Please reproduce the rows below word for word, leaving out the pictures.

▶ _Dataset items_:
--------------------------------------------------

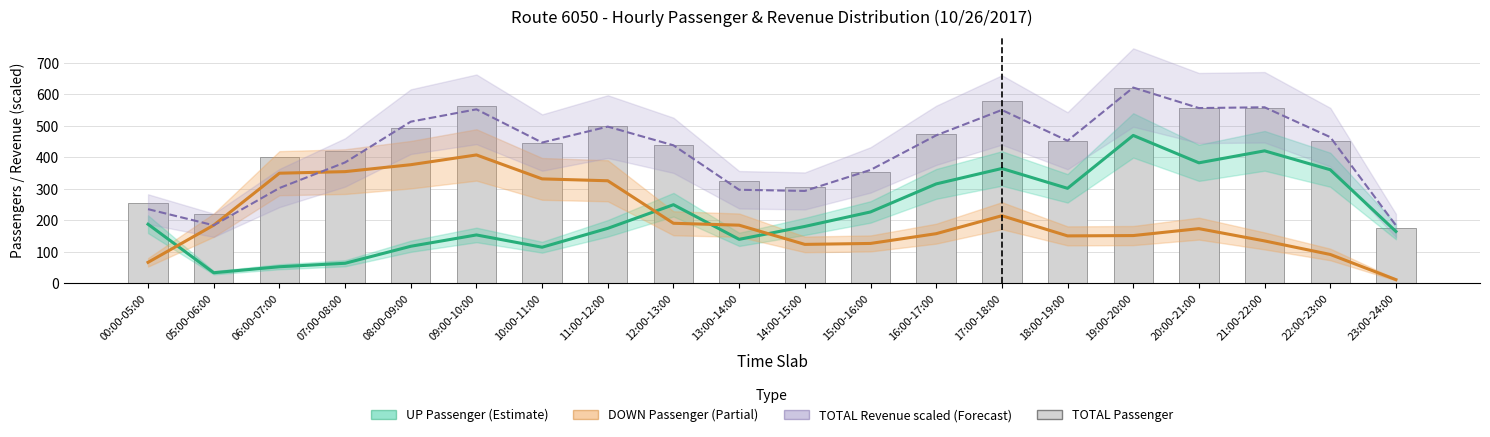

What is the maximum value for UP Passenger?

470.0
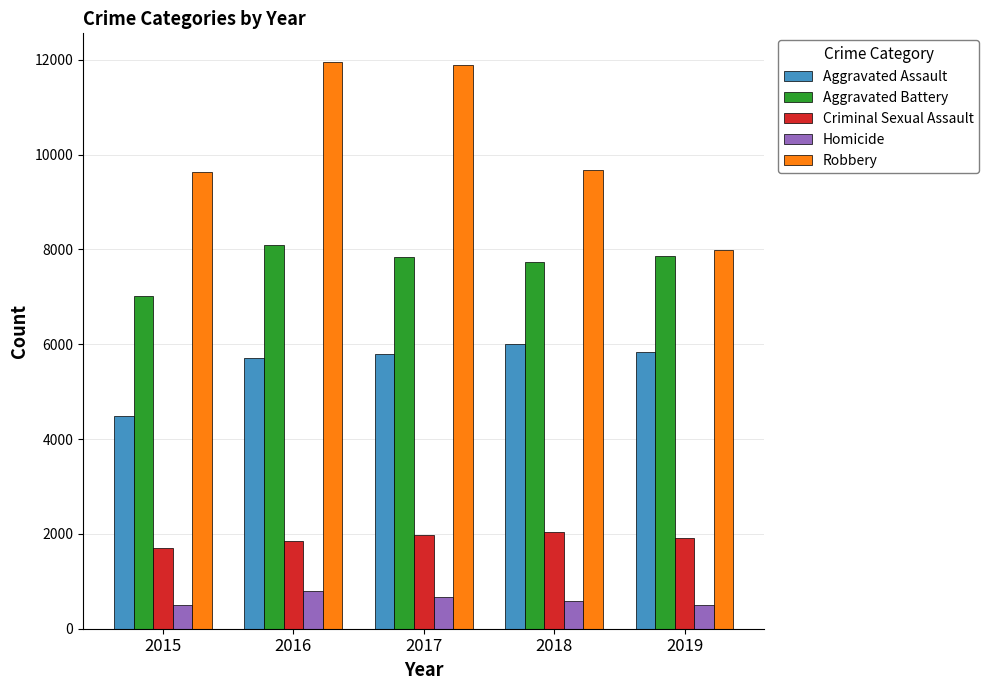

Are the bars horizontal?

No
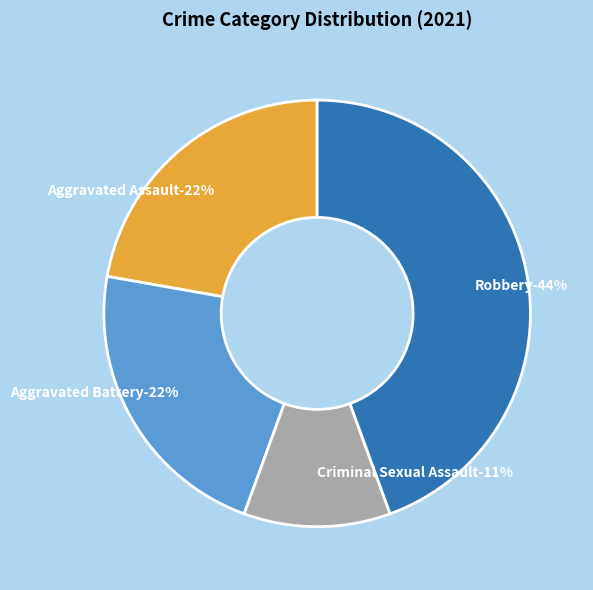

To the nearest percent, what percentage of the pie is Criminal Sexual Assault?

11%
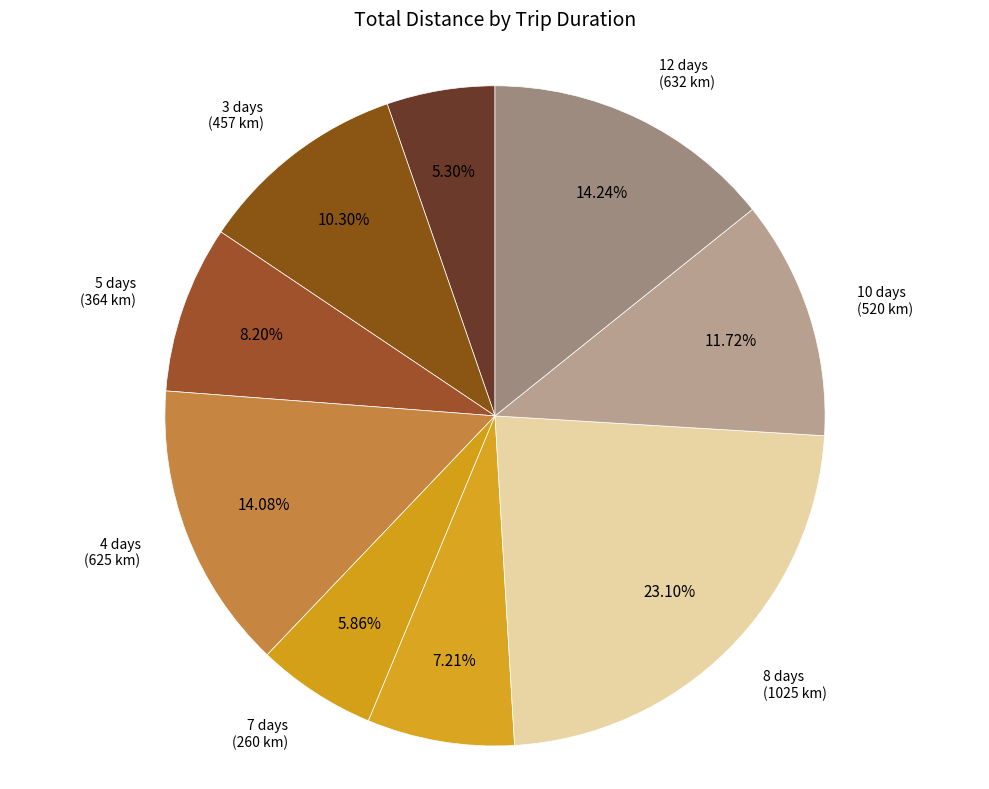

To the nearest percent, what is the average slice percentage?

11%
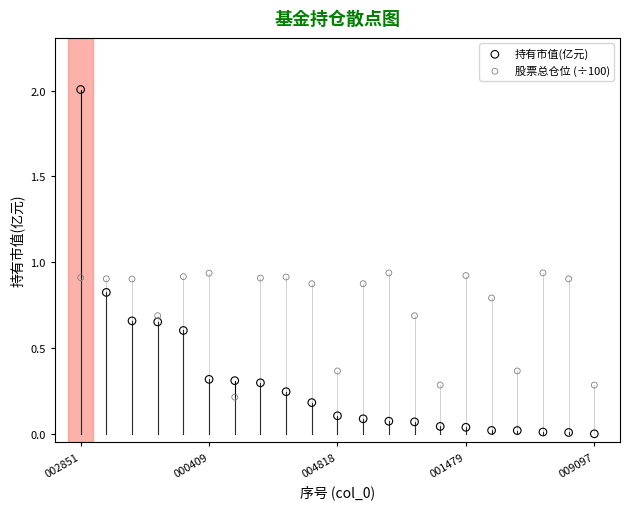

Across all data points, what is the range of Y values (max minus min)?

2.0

--------------------------------------------------

▶ _FINAL ANSWER_:
What is the maximum value for UP Passenger?

470.0

Are the bars horizontal?

No

To the nearest percent, what percentage of the pie is Criminal Sexual Assault?

11%

To the nearest percent, what is the average slice percentage?

11%

Across all data points, what is the range of Y values (max minus min)?

2.0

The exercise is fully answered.